Is there a specific way in which to pass your batches to a branched network?

For example say your batch had dimensions [N,C,H,W] of [67,2,64,64], and your network looked like the following:

class BranchedNet(torch.nn.Module):
    
    def __init__(self):
        super().__init__()
        self.feature_extractor = torch.nn.Sequential(
            
            torch.nn.Conv2d(1,64,3,padding=1), 
            torch.nn.ReLU(),
            torch.nn.Conv2d(64,128,3,padding=1),
            torch.nn.ReLU(),
            torch.nn.MaxPool2d(2),
            torch.nn.Conv2d(128,256,3,padding=1),
            torch.nn.ReLU(),
            torch.nn.MaxPool2d(2))
            
        self.feature_extractor2 = torch.nn.Sequential(
            
            torch.nn.Conv2d(1,64,3,padding=1), 
            torch.nn.ReLU(),
            torch.nn.Conv2d(64,128,3,padding=1),
            torch.nn.ReLU(),
            torch.nn.MaxPool2d(2),
            torch.nn.Conv2d(128,256,3,padding=1),
            torch.nn.ReLU(),
            torch.nn.MaxPool2d(2))
             
        self.classifier = torch.nn.Sequential(
            torch.nn.Linear((256*16*16)*2,264),
            torch.nn.ReLU(),      
            torch.nn.Linear(264,264),
            torch.nn.ReLU(),
            torch.nn.Linear(264,1))
        
    def forward(self,x,y):
        features = self.feature_extractor(x)
        features = features.view(int(x.size()[0]),-1)
        features2 = self.feature_extractor(y)
        features2 = features2.view(int(y.size()[0]),-1)
        grouped = torch.cat(features,features2)
        output = self.classifier(grouped)

        return output

Would you have to specify what x and y are during training?
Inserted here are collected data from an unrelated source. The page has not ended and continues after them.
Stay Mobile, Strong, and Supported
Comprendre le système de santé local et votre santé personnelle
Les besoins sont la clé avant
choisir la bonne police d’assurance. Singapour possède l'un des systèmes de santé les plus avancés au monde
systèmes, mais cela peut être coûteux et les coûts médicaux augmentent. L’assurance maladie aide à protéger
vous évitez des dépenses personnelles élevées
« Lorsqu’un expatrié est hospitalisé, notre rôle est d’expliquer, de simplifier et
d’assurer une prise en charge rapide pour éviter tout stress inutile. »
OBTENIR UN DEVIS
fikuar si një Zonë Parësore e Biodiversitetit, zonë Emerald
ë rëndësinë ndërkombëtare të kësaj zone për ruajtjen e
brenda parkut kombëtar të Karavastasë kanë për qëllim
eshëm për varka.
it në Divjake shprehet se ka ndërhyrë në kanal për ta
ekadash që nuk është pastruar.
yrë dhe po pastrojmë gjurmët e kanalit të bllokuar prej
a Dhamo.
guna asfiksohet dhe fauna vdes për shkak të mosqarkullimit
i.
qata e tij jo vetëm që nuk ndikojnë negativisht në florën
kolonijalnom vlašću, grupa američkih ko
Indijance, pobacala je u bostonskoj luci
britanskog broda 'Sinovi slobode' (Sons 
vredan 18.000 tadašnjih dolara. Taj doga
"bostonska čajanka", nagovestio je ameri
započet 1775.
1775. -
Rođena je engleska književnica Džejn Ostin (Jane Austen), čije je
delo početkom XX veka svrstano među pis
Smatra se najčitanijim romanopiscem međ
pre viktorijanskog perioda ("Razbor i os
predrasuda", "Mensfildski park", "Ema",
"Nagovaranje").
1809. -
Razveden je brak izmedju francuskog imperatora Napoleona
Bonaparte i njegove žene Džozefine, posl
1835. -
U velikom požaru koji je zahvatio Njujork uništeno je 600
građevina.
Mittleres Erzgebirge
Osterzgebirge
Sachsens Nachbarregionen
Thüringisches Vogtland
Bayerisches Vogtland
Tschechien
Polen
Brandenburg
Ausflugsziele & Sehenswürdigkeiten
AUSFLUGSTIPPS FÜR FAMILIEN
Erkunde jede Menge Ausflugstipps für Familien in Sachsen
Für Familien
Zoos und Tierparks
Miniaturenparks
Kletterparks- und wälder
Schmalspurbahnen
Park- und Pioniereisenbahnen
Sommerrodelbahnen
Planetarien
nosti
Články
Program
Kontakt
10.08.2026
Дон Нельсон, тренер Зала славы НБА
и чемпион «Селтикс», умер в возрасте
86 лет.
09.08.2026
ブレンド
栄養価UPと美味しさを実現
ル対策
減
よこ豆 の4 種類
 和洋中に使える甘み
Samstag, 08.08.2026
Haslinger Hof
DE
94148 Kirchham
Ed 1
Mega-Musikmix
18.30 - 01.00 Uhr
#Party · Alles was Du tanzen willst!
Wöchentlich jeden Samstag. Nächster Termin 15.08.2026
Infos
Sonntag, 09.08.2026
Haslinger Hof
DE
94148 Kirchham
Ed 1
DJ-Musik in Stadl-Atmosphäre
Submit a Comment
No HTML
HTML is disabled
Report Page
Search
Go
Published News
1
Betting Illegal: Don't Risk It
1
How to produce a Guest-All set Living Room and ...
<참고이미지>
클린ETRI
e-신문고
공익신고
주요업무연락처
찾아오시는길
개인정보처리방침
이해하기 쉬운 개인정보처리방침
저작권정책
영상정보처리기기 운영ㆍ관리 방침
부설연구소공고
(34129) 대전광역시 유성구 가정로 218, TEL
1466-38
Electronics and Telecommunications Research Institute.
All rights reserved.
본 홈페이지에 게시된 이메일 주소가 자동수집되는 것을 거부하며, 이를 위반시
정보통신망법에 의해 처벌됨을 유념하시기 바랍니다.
I only ask because I have attempted this with the above structures and I get an error:

TypeError: forward() missing 1 required positional argument: ‘y’

…when simply passing model(batch) during training

EDIT:

Solved by @ptrblck -see Concatenate layer output with additional input data

Abhinav_Ravi · July 10, 2019, 4:44pm

What if loss_1 and loss_2 are coming from two separate nn.Modules networks and final_loss = 2*loss_1 + 3 *loss_2. Still only one final_loss.backward() would calculate grad in both networks?

Dhawgupta · October 26, 2019, 5:04pm

HI this might sound trivial , but how exactly are we getting branch_1 and branch_2, from a single class object, I though for a model object say model , we will have only one set of paremeters for both the networks i.e. model.parameters(), sorry if it may sound trivial I am just getting started

moreshud · March 28, 2021, 12:17pm

Can I use this idea to handle multiple predictions or branches on a single network with different loss functions? i.e

outputs = model(input)  # [32, 7, 256, 256]
o1 = outputs[:, [0,1], :,:] # [32, 2, 256, 256]
o1 = outputs[:, [2,3,4,5,6], :,:] # [32, 5, 256, 256]

# Approac I

l1 = loss1(o1, target1)
l2 = loss2(o2, target2)

if phase == 'train':
    l1.backward(retain_graph=True) 
    l2.backward()
    optimizer.step()

# Approac II

l1 = loss1(o1, target1)
l2 = loss2(o2, target2)

if phase == 'train':
    (l1+l2).backward() 
    optimizer.step()

Which of the approaches is computationally efficient and helps the model to learn better (that is able to retain what’s learnt in previous epoch)? In the case of the second approach, does reporting the values of l1 or l2 depict the real values of their individual losses after taking their accumulated sum in the next epochs?

thomascong121 · April 7, 2021, 8:11am

Hi Dhawgupta, I have a very similar question as you, I would like to ask if you have found any solutions?